Sunday, August 10, 2008

Review Round-Up: Books on Hamdan, Guantanamo, Empire, and more

HABITS OF EMPIRE: A History of American Expansion by Walter Nugent (Knopf) is reviewed today in the Washington Post. Michael Grunwald find it a "generally scrupulous chronicle of American territorial expansion," but raises questions.

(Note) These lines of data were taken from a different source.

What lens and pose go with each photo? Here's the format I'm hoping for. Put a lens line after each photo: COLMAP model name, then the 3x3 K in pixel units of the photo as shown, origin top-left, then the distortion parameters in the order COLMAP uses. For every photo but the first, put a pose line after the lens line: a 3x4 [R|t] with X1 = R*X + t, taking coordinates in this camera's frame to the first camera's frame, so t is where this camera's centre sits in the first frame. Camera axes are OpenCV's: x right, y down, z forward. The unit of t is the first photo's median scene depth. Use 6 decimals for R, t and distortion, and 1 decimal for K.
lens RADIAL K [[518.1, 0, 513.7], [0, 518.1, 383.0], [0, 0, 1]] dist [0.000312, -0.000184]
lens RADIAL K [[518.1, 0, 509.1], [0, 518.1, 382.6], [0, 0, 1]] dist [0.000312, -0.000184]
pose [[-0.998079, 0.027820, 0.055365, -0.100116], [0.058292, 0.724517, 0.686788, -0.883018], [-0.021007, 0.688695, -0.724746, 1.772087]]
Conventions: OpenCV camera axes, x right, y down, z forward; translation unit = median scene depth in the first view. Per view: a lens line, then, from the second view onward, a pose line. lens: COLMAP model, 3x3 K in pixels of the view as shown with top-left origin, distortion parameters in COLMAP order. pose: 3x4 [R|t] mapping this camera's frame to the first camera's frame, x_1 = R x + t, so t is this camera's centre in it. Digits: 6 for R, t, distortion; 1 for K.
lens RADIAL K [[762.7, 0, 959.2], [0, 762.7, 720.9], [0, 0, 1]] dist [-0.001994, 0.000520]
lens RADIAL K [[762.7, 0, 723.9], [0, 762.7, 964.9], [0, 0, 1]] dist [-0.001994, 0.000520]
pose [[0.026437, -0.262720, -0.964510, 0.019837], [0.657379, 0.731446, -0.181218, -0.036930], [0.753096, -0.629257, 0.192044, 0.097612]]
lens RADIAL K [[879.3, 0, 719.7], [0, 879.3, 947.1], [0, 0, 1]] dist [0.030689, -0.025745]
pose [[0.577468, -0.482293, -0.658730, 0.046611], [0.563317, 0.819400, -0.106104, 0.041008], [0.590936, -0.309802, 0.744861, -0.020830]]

Nugent argues that the story of American imperialism is really one continuous story of expansion divided into three phases stretching from the end of the Revolution to the misadventures of the Bush Administration: the "continental empire," the "offshore empire" and the "global or virtual empire." But those are three very different stories; the second is relatively unimportant, and the third is not really about empire. Not all imperialism is created equal, and not all imperiousness is imperialism.

Continue reading here.

Jonathan Mahler, The Challenge: Hamdan v. Rumsfeld and the Fight over Presidential Power (Farrar, Straus and Giroux), gets a breezy, unenlightening review in the New York Times by Bryan Burrough. Seth Lipsky channels Anthony Lewis in a breathless review of Mahler entitled "Hamdan's Trumpet" in the New York Sun. Burrough would only recommend the book to lawyers, but Lipsky finds it "a riveting read." For Lipsky,

Mr. Mahler's narration is neither an anti-war tome, accusatory opus, nor political polemic. Rather it is a reaffirmation — a celebration even — of America's constitutional government, in which a doughty naval officer and immigrant constitutional enthusiast could, in the midst of a war, sue the commander in chief on behalf of a low-ranking enemy detained in a cell at the edge of America's jurisdiction, and best the entire federal legal apparatus. Even for those who don't agree with the decision in Hamdan, the book will be a reminder of justice's grandeur in our country.
Descent into Chaos: The United States and the Failure of Nation Building in Pakistan, Afghanistan, and Central Asia by Ahmed Rashid (Viking) is reviewed in the San Francisco Chronicle. Steve Kettmann writes: "If you have had trouble making sense of the ever-gloomier headlines from Afghanistan, where a single attack in mid-July killed nine Americans and monthly U.S. death tolls are now higher than in Iraq, because of the resurgence of the Taliban, Ahmed Rashid's new study of the badly botched U.S. campaign in the area ought to be required reading." Raymond Bonner's New York Times review is a commentary on American policy in the region.

The Way of the World: A Story of Truth and Hope in an Age of Extremism by Ron Suskind is reviewed for the Los Angeles Times by Tim Rutten. The book takes up the Bush Administration and the war on terror. Because of Suskind's past work, Rutten writes, "a reader comes...to 'The Way of the World: A Story of Truth and Hope in an Age of Extremism' with high expectations. One is likely to get up, however, feeling frustrated, confused and in need of further reassurance from the author as to the substance of some of the book's most serious allegations."

Finally, MY GUANTÁNAMO DIARY: The Detainees and the Stories They Told Me (Public Affairs) by Mahvish Rukhsana Khan, an interpreter who worked with detainees is reviewed by Jeffrey Rosen in the New York Times.